▶ _TO DO_:
Search each line below for the word "shoulder" and list those that contain it.

▶ _RECORDS FOR THIS EXERCISE_:
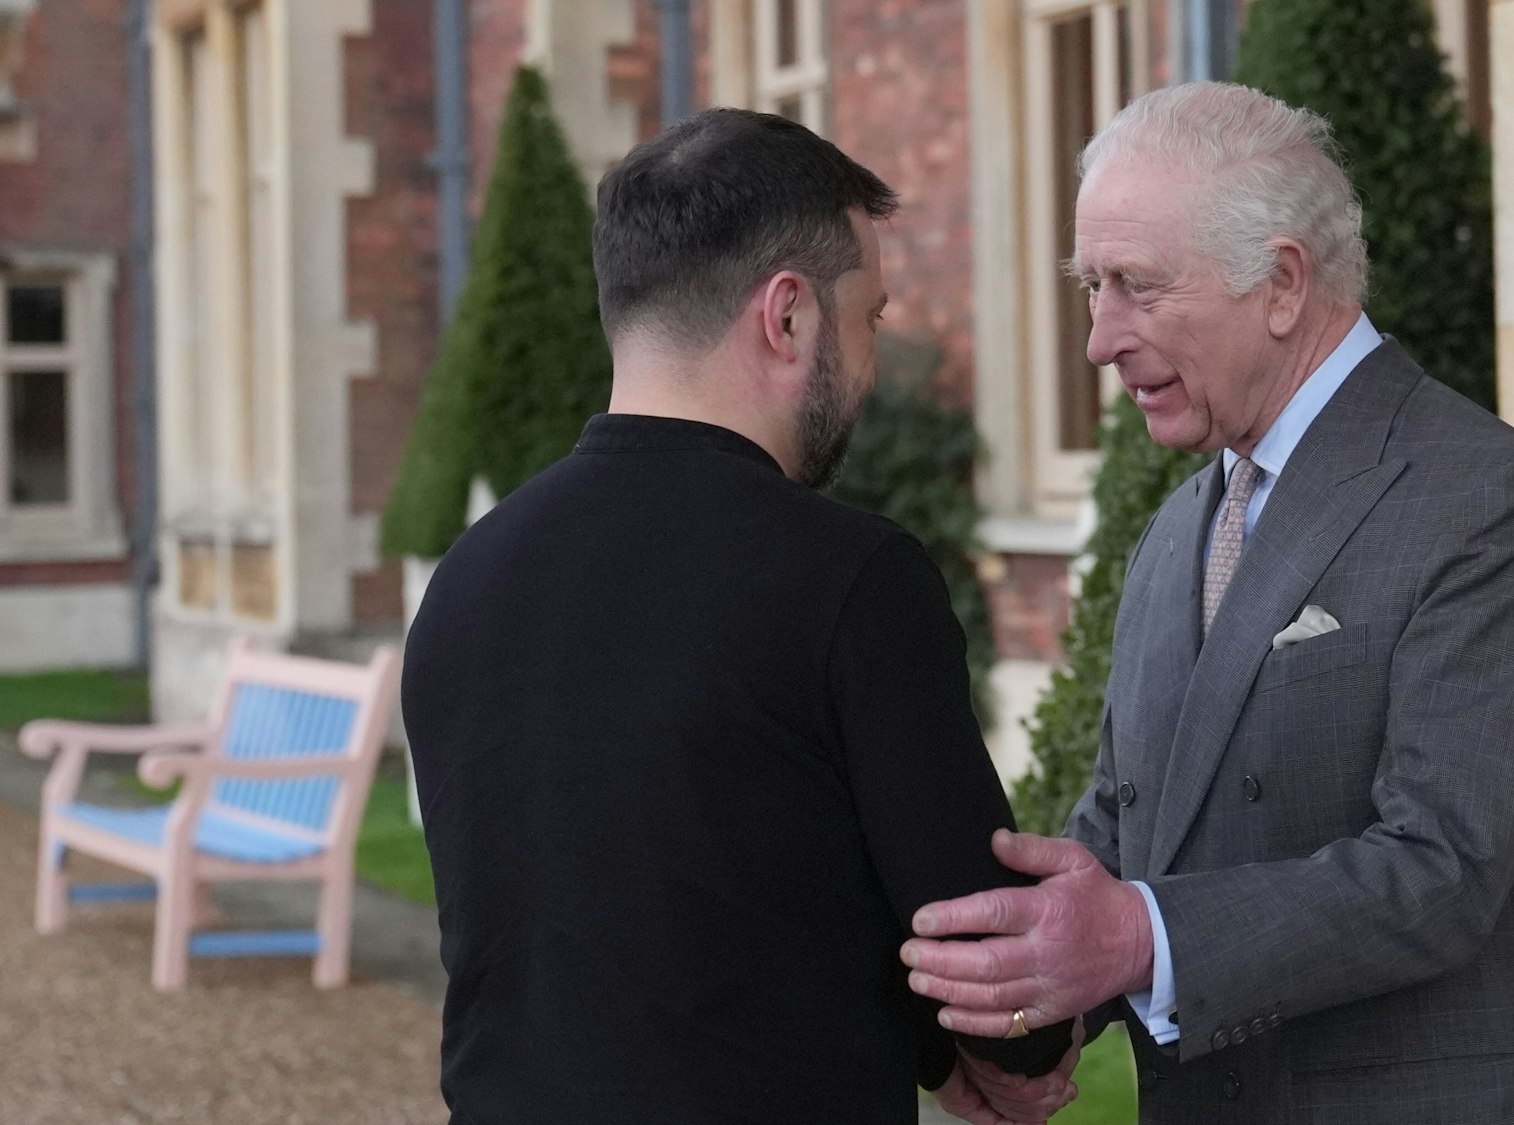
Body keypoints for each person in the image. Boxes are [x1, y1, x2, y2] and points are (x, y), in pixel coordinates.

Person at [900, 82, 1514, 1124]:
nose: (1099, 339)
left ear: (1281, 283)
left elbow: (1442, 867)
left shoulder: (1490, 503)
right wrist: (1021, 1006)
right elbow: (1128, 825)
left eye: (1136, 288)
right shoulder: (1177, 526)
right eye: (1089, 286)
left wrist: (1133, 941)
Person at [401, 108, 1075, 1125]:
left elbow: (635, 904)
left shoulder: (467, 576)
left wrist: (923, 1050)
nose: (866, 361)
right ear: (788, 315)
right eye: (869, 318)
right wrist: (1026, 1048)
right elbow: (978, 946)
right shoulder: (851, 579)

* * *

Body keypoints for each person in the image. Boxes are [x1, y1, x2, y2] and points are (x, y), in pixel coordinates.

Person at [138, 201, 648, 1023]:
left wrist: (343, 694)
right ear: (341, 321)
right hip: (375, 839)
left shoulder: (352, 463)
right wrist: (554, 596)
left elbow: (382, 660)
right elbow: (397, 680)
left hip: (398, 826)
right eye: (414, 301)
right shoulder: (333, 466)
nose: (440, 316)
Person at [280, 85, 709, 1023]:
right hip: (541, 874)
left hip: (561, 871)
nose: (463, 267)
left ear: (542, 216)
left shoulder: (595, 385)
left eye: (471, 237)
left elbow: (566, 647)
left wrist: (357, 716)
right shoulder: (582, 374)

* * *

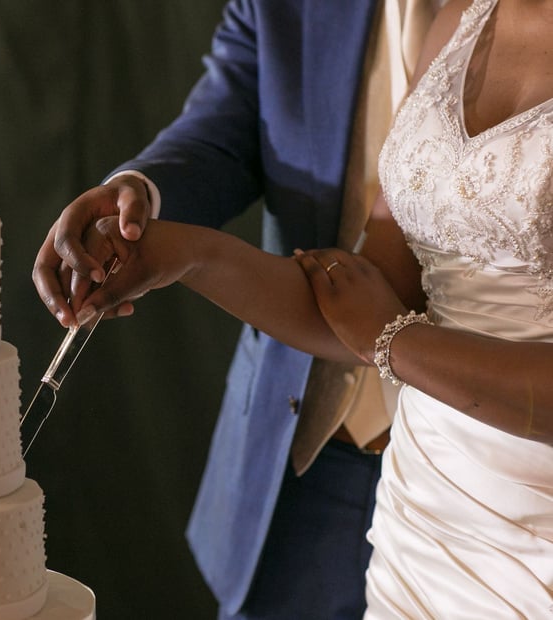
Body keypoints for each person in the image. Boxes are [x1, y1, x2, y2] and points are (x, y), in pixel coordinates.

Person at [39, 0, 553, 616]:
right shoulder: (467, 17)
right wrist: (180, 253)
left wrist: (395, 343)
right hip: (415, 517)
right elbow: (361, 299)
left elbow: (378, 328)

▶ _PROBLEM SOLUTION_:
left shoulder: (1490, 503)
right shoulder: (1177, 526)
left shoulder: (467, 576)
right shoulder: (851, 579)
left shoulder: (352, 463)
right shoulder: (333, 466)
left shoulder: (595, 385)
right shoulder: (582, 374)
right shoulder: (467, 17)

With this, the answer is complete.